[Start of Attachment]
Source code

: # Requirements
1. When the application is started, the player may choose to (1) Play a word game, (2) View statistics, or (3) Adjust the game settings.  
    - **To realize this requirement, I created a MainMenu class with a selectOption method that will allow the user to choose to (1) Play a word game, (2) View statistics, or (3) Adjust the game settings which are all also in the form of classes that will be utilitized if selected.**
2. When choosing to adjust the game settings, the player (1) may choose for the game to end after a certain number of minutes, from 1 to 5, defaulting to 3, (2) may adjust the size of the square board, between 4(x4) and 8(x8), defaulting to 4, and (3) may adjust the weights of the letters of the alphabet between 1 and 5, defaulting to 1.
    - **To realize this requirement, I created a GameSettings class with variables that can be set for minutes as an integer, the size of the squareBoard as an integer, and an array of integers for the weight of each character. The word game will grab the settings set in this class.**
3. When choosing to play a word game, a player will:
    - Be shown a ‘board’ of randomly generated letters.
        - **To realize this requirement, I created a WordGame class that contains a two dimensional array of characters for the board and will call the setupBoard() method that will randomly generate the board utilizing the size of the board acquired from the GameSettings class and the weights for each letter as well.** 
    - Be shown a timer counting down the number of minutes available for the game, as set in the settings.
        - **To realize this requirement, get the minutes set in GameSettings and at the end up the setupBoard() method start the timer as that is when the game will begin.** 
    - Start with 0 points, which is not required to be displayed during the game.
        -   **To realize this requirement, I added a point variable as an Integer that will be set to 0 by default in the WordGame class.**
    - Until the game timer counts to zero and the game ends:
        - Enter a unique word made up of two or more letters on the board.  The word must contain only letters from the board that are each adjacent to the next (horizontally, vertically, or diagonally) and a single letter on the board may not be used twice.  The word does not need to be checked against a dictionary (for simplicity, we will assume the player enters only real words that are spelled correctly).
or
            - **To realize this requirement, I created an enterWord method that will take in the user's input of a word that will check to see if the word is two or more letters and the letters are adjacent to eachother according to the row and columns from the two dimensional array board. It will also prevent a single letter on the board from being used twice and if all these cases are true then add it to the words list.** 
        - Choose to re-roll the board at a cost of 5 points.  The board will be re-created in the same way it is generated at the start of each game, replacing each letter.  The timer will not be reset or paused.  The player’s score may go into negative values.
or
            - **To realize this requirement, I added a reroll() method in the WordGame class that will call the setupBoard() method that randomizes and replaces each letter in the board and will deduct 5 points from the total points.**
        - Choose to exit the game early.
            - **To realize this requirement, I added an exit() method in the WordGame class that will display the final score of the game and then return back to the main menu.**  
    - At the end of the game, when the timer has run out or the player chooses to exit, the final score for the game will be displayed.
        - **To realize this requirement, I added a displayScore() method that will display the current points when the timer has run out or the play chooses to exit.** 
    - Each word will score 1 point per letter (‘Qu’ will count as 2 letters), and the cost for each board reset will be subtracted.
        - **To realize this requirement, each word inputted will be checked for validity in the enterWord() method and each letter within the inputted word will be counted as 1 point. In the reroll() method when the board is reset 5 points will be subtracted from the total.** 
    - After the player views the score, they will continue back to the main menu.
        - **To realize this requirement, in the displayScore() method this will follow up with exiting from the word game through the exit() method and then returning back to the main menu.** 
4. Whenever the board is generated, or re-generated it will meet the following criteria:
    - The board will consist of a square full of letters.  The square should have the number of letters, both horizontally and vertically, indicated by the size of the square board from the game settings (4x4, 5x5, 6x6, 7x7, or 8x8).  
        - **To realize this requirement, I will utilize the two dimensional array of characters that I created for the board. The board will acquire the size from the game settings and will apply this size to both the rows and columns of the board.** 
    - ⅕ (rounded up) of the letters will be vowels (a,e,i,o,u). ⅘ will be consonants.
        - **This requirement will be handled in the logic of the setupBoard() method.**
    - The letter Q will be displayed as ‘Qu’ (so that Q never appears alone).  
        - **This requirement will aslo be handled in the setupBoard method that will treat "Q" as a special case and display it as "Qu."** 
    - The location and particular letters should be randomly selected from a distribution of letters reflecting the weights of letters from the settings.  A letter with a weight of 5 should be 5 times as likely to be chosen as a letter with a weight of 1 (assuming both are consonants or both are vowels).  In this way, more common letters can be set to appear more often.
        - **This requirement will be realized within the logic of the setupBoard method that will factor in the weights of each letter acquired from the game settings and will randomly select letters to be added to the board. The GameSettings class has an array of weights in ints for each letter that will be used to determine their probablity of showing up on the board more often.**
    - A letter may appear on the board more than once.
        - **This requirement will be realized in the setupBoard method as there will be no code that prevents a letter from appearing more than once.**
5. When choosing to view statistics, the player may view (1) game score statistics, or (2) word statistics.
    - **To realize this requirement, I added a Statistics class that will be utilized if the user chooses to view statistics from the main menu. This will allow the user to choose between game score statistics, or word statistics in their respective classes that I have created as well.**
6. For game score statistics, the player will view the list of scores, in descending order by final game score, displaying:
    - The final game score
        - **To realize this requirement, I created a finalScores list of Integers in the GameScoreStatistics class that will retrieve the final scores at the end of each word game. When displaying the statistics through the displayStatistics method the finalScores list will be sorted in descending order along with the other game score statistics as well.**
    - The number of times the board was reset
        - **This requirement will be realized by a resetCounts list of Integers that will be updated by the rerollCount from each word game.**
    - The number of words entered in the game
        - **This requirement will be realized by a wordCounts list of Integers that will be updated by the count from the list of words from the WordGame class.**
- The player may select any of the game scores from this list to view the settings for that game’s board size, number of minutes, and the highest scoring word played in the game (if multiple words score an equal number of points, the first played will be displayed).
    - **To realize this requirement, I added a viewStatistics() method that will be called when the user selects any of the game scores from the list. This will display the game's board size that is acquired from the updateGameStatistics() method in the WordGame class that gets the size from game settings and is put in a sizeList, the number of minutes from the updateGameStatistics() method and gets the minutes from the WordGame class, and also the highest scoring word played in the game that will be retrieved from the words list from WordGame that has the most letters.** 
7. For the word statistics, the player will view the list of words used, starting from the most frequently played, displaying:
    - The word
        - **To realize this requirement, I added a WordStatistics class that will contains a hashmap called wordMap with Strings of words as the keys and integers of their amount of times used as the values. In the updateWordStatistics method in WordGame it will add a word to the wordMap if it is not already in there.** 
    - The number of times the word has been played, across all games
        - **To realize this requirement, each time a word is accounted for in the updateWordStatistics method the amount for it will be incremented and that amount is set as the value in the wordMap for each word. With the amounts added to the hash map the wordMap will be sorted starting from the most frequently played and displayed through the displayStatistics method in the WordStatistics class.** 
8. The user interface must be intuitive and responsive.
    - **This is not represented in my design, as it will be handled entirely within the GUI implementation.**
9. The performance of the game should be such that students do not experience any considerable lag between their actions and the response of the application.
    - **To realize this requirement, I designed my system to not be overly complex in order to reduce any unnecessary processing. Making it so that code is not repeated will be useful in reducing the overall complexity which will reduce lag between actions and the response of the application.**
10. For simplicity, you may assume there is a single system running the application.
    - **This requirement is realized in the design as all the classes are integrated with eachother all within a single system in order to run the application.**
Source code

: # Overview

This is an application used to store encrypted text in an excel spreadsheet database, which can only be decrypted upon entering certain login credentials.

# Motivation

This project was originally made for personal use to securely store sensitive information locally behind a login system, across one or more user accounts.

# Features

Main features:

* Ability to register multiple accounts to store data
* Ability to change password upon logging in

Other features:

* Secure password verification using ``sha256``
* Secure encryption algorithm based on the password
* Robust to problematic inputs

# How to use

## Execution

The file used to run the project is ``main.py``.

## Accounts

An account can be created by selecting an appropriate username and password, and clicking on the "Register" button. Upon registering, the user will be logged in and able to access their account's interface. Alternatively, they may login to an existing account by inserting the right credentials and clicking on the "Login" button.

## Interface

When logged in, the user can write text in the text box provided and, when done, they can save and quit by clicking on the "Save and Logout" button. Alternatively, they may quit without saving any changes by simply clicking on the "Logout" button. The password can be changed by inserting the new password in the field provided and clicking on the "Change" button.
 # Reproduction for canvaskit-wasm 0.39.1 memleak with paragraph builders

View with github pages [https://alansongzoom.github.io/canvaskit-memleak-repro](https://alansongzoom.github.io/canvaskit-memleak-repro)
[End of Attachment]
_EXERCISE REQUIREMENTS_
Transcribe the entries above word for word, from the first line through the line containing "- **To realize this requirement, I created a MainMenu", and nothing else.

_EXERCISE OUTPUT_
Source code

: # Requirements
1. When the application is started, the player may choose to (1) Play a word game, (2) View statistics, or (3) Adjust the game settings.  
    - **To realize this requirement, I created a MainMenu class with a selectOption method that will allow the user to choose to (1) Play a word game, (2) View statistics, or (3) Adjust the game settings which are all also in the form of classes that will be utilitized if selected.**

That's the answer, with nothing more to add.